A Not Traveling Nurse

I have a desire for this to become an iconic travel blog; allowing me to travel full time and explore literally everything this world has to offer just sounds ideal… However, that is not realistic. Because my other passion? Working in healthcare and helping people (specifically my kids and their families.) Which of course requires a semi-stable location. I say ‘semi-stable’ because fortunately my chosen career path has an option to merge the two together: travel nursing.

As of now, I hope to start travel nursing next year, which is terrifying and so exciting. I cannot wait to move out west and be within short driving distances of grand National Parks, eclectic cities, and so much more that my Midwestern state lacks. The idea that I can incorporate moving around, but also still help children through their illnesses and/or surgeries, is just a massive perk with this career field.

As I have said before, this is a blog dedicated to travel nursing. It is just that both components are individual aspects of my life for the time being. Which brings me to my point; even though I have not started travel nursing yet, it would be a shame to not talk about my job before then. Being a nurse is the absolute greatest calling, and few people comprehend how challenging and rewarding it can be. So I might as well utilize this platform to enlighten.

As I write this, it is 0500 the morning after Thanksgiving. I have been awake for an hour and a half, because I fell asleep last night before 1900. Mind you, that is the normal start of my work shift. The reason for such an ‘early’ bedtime and now an early morning is because I had been awake for 28 hours, as I worked Wednesday night into Thanksgiving morning. I consider it a blessing to work with those kids, even if that means some sacrifices (i.e. sleep.) But how can I complain? I was able to leave to visit my family, whereas those kids are stuck in the hospital for a holiday. And since I work on a general surgery/trauma floor, the majority are likely not even able to eat and enjoy any leftover food brought to them (though that is the least of their concerns at the moment.)

Even despite that, this week has been moving, as my job often is. I have had a lot on my mind due to some tough diagnoses and some acute patients. I left one morning, almost in tears knowing the extremely tough road ahead for a child I admitted the evening before. I cannot imagine the parents’ experience; being told to go to the ED from their PCP after an unpleasant imaging study, only to get there and hear words no one wants to hear. It is a story we see so often, and no matter the diagnosis it is debilitating and terrifying, and I have so much empathy for those that have to endure it. My emotions are affected enough, and they pale in comparison to those directly involved.

It is not the first time I have cared for a child with such a diagnosis, and it will not be the last. But that does not make it any easier from my perspective. I can only imagine their thoughts; the questions and the overwhelming fear. So how do we as nurses provide comfort, when we do not have the answers they are seeking? It can be one of the biggest challenges of this career path.

On the drive home that morning, a key concept on my mind was that many other people do not experience such sadness in their careers. There are people that have such a steady and unwavering job; they can get up every weekday morning at the same time, get to work and calculate numbers or make phone calls or whatever tasks it entails, and get by with one of their biggest stressors being the traffic to and from work. I am not downplaying other professions and the associated problems, but numbers cannot make you feel the way a hurting child and hurting parents can. No other profession truly relies on compassion as much as nursing does.

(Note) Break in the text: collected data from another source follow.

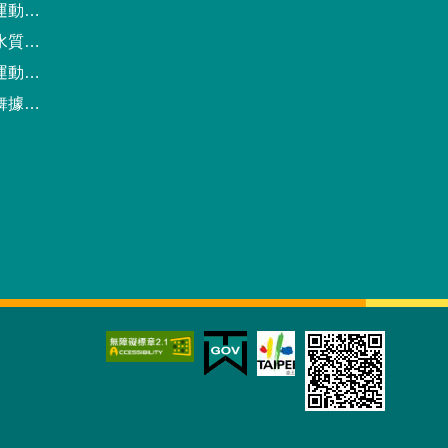
動中心
驗報告
預約系統
點地圖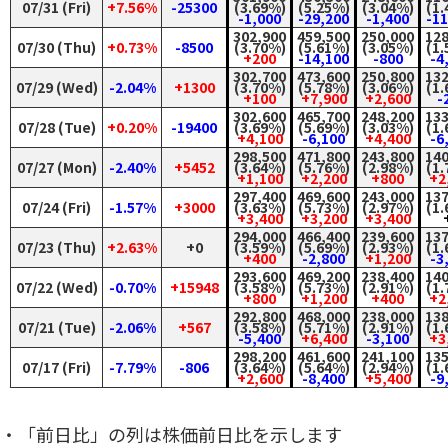
07/31 (Fri)
+7.56%
-25300
(3.69%)
(5.25%)
(3.04%)
(1.
-1,000
-29,200
-1,400
-11
302,900
459,500
250,000
128
07/30 (Thu)
+0.73%
-8500
(3.70%)
(5.61%)
(3.05%)
(1.
+200
-14,100
-800
-4
302,700
473,600
250,800
132
07/29 (Wed)
-2.04%
+1300
(3.70%)
(5.78%)
(3.06%)
(1.
+100
+7,900
+2,600
-
302,600
465,700
248,200
133
07/28 (Tue)
+0.20%
-19400
(3.69%)
(5.69%)
(3.03%)
(1.
+4,100
-6,100
+4,400
-6
298,500
471,800
243,800
140
07/27 (Mon)
-2.40%
+5452
(3.64%)
(5.76%)
(2.98%)
(1.
+1,100
+2,200
+800
+2
297,400
469,600
243,000
137
07/24 (Fri)
-1.57%
+3000
(3.63%)
(5.73%)
(2.97%)
(1.
+3,400
+3,200
+3,400
294,000
466,400
239,600
137
07/23 (Thu)
+2.63%
+0
(3.59%)
(5.69%)
(2.93%)
(1.
+400
-2,800
+1,200
-3
293,600
469,200
238,400
140
07/22 (Wed)
-0.70%
+15948
(3.58%)
(5.73%)
(2.91%)
(1.
+800
+1,200
+400
+2
292,800
468,000
238,000
138
07/21 (Tue)
-2.06%
+567
(3.58%)
(5.71%)
(2.91%)
(1.
-5,400
+6,400
-3,100
+3
298,200
461,600
241,100
135
07/17 (Fri)
-7.79%
-806
(3.64%)
(5.64%)
(2.94%)
(1.
+2,600
-8,400
+5,400
-9
・「前日比」の列は株価前日比を示します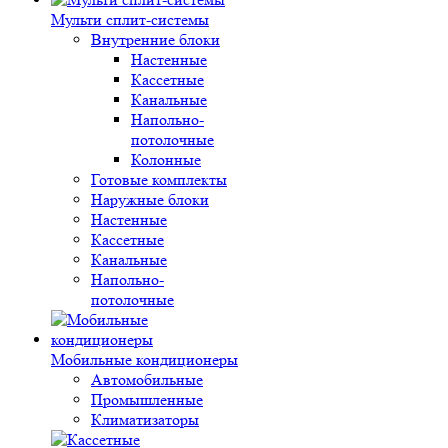
Мульти сплит-системы
Внутренние блоки
Настенные
Кассетные
Канальные
Напольно-
потолочные
Колонные
Готовые комплекты
Наружные блоки
Настенные
Кассетные
Канальные
Напольно-
потолочные
Мобильные кондиционеры
Автомобильные
Промышленные
Климатизаторы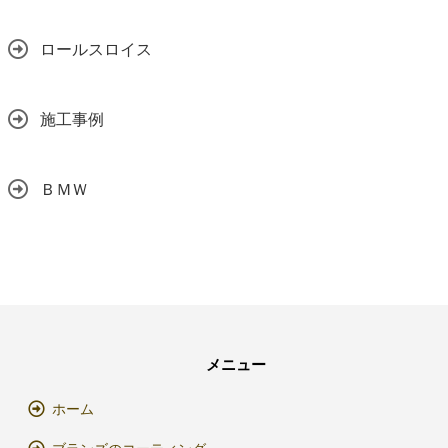
ロールスロイス
施工事例
ＢＭＷ
メニュー
ホーム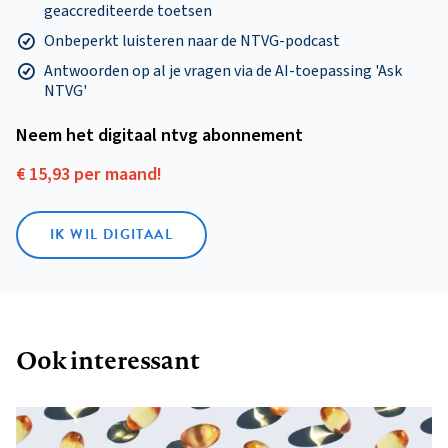
geaccrediteerde toetsen
Onbeperkt luisteren naar de NTVG-podcast
Antwoorden op al je vragen via de AI-toepassing 'Ask
NTVG'
Neem het digitaal ntvg abonnement
€ 15,93 per maand!
IK WIL DIGITAAL
Ook interessant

And yet, I spent this Thanksgiving with so much gratitude for my career despite the lack of a comfortable routine and its exhausting demands. I am in a role where I can only be there to care, in some of the scariest times and it is so rewarding to be that person. I can only be a smiling face in the midst of emotional or physical turmoil. I can only be a resource, the person who has seen this beforehand and can provide some generic expectations for the days to come. I can only be the facilitator; calling doctors and social workers and whomever else to answer the questions I cannot even start to answer. I can only be an ear and a shoulder; an ear to listen and a shoulder to cry on in the most desperate of times. I can only be an encourager; cheering the child through milestones such as eating and walking in the hallway for the first time post-op. I can only be a voice; cooing to the babies, repeating “take a deep breath” to children crying in pain, and telling parents “it is going to be okay” over and over again because that is what they need to hear.  I can only be a friend; whether that is through deep conversations, silly jokes, or stickers. I can only be a supporter; as the child conquers whatever ailment and is able to go home. I can only be there through it all.

And I would not want it any other way.